Indian badminton seems to have fallen in love with the IPL-league format. After Maharashtra and Karnataka, it’s now the turn of Tamil Nadu to conceive a league – and in a way no one has done it before. The Tamil Nadu league will have international players – the first-such experiment in India – and organizers are even negotiating with a shopping mall to conduct the finals there. Apparently, such is the interest among potential team owners that the league has found more buyers than organizers had anticipated.
The league is the brainchild of Indian international Aditya Elango. “I got the idea three years ago after the first IPL,” he told Sportskeeda. “At the time, nobody listened to me, but the Maharashtra and Karnataka leagues last year convinced them we could do something like that here too.”
Aditya’s company Game Point – which seeks to promote badminton in Tamil Nadu – is in charge of organizing the league, with the blessings of the TN state association. “The idea has been on paper since October, but we got the TNBA’s confirmation on 1st February,” says Aditya.

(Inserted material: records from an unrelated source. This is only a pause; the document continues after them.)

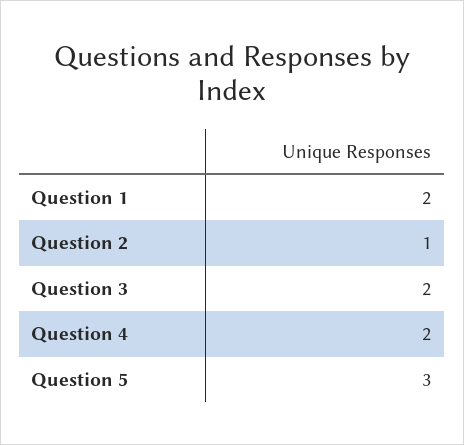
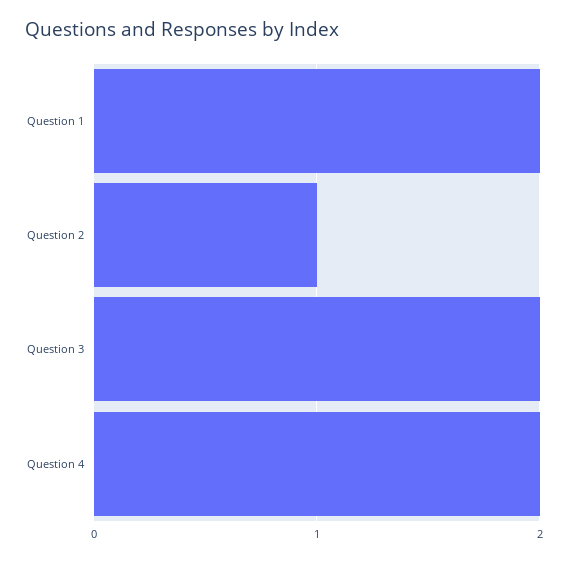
  {
    "Question 1": 2,
    "Question 2": 1,
    "Question 3": 2,
-   "Question 4": 2,
+   "Question 4": 2
-   "Question 5": 3
  }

Organisers are overwhelmed by the interest from unlikely places like Erode and Coimbatore, and more crucially from the companies they approached. “Earlier, I’d drafted the proposal appealing to the sponsors to support badminton, but the response wasn’t good,” he says. “Then we re-drafted the proposal, showing how the teams would make profits after just the second year. We’d decided on six teams, but there is a demand for us to accommodate eight. We have to take a decision on this.”
Although the final list of players isn’t ready, some of the top Indian players – such as Chetan Anand, Sai Praneeth, HS Prannoy and Sourabh Verma – have expressed their interest. The international players include names such as Malaysian internationals Yogendran Krishnan and Yeoh Kay Bin, and the top-ranked players of Mexico, South Africa and Jamaica. The players are not quite top-draw, but Aditya says he wanted to ensure that there wasn’t too much of a gulf in the standards between the local and international players. “We didn’t want the TN girls to be totally outplayed by the international girls,” he says. “After all, the emphasis is on entertainment.”
Team owners will have to shell out between Rs 5 and Rs 7.5 lakh. They will compete for the winners’ purse of Rs 6 lakh out of the total prize money of Rs 12.5 lakh. The winners of each tie too will get Rs 10,000.
The ‘badminton extravaganza’, as it is being billed, will be held from 1st June to 10th June. The event will be preceded by an open camp at which any child can enroll and get to see the top players up close.
With the league being taken to unlikely places such as Tirupur, Coimbatore, Erode and Madurai, it will be interesting to see if Indian badminton takes a new turn. With an Indian Badminton League expected to take shape soon, badminton sure seems to be in the spotlight.